The S&P 500 may be the middle of a secular bull market, a state characterized by prolonged super-cycles and above-average returns for roughly 18 years, Jurrien Timmer, director of global macro for Fidelity, said in a Sept. 1 note.

If that is the case, the February-March downturn was a mere blip on a long upward path that has been charted for the past 11 years, and any bubble burst in the near future would leave several more years to dig out.

Timmer said the secular bull market is supported by accommodating monetary policy from the Federal Reserve, which has pushed investors from government bonds into equities, and a weaker dollar, which is bullish for stocks and hard assets.

"Cyclical downturns during secular bear markets are agonizingly long and deep and take a long time to unwind," Timmer wrote. "But cyclical downturns during secular bull markets are fast and furious and recover very quickly." The most recent bear market was the shortest in history, lasting from Feb. 19 to March 23.
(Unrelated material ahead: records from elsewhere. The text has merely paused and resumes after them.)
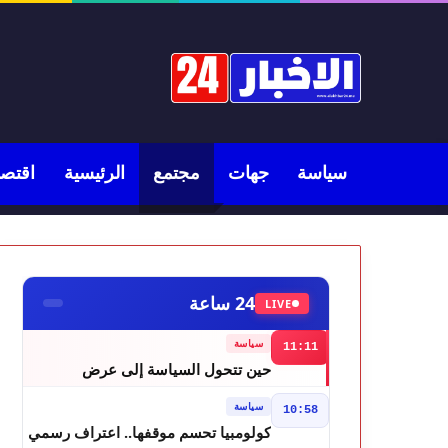
سياسة
جهات
مجتمع
الرئيسية
اقتصا
24 ساعة
LIVE
سياسة
11:11
حين تتحول السياسة إلى عرض
مسرحي.. فاطمة خير في مرمى
سياسة
10:58
التعليقات الساخرة
كولومبيا تحسم موقفها.. اعتراف رسمي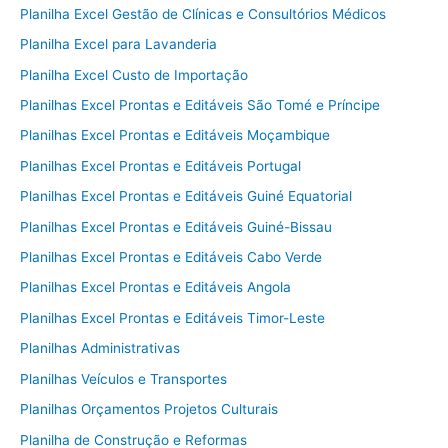
Planilha Excel Gestão de Clínicas e Consultórios Médicos
Planilha Excel para Lavanderia
Planilha Excel Custo de Importação
Planilhas Excel Prontas e Editáveis São Tomé e Príncipe
Planilhas Excel Prontas e Editáveis Moçambique
Planilhas Excel Prontas e Editáveis Portugal
Planilhas Excel Prontas e Editáveis Guiné Equatorial
Planilhas Excel Prontas e Editáveis Guiné-Bissau
Planilhas Excel Prontas e Editáveis Cabo Verde
Planilhas Excel Prontas e Editáveis Angola
Planilhas Excel Prontas e Editáveis Timor-Leste
Planilhas Administrativas
Planilhas Veículos e Transportes
Planilhas Orçamentos Projetos Culturais
Planilha de Construção e Reformas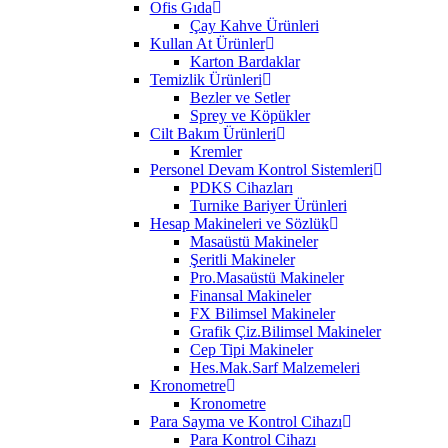
Ofis Gıda
Çay Kahve Ürünleri
Kullan At Ürünler
Karton Bardaklar
Temizlik Ürünleri
Bezler ve Setler
Sprey ve Köpükler
Cilt Bakım Ürünleri
Kremler
Personel Devam Kontrol Sistemleri
PDKS Cihazları
Turnike Bariyer Ürünleri
Hesap Makineleri ve Sözlük
Masaüstü Makineler
Şeritli Makineler
Pro.Masaüstü Makineler
Finansal Makineler
FX Bilimsel Makineler
Grafik Çiz.Bilimsel Makineler
Cep Tipi Makineler
Hes.Mak.Sarf Malzemeleri
Kronometre
Kronometre
Para Sayma ve Kontrol Cihazı
Para Kontrol Cihazı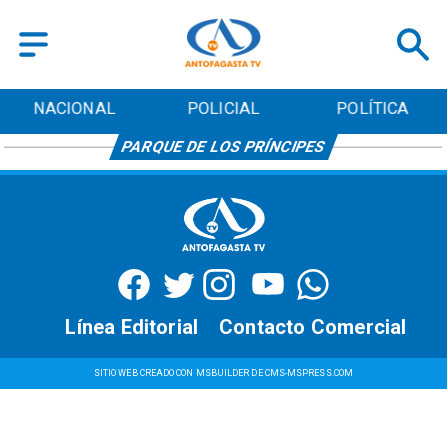
NACIONAL
POLICIAL
POLÍTICA
PARQUE DE LOS PRÍNCIPES
Línea Editorial
Contacto Comercial
SITIO WEB CREADO CON MSBUILDER DE CMS-MSPRESS.COM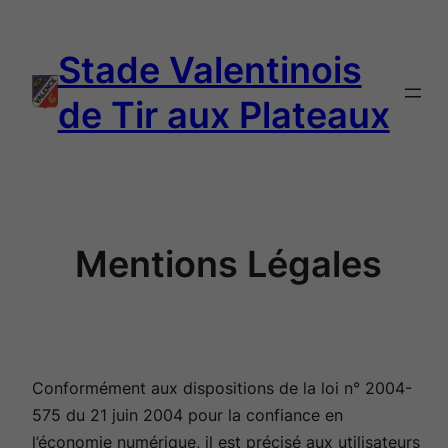
Aller
au
Stade Valentinois
contenu
de Tir aux Plateaux
Mentions Légales
Conformément aux dispositions de la loi n° 2004-
575 du 21 juin 2004 pour la confiance en
l’économie numérique, il est précisé aux utilisateurs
The bull market faces several challenges, said Bruce Bittles, chief investment strategist with Baird, including a slower pace of economic recovery, uncertainty over both the spread of the coronavirus and the likelihood of additional federal stimulus, U.S.-China relations, and the upcoming presidential election.

“But with the most accommodative Federal Reserve in history and with the economy steadily improving, we believe market pullbacks will be limited in both time and price,” Bittles said.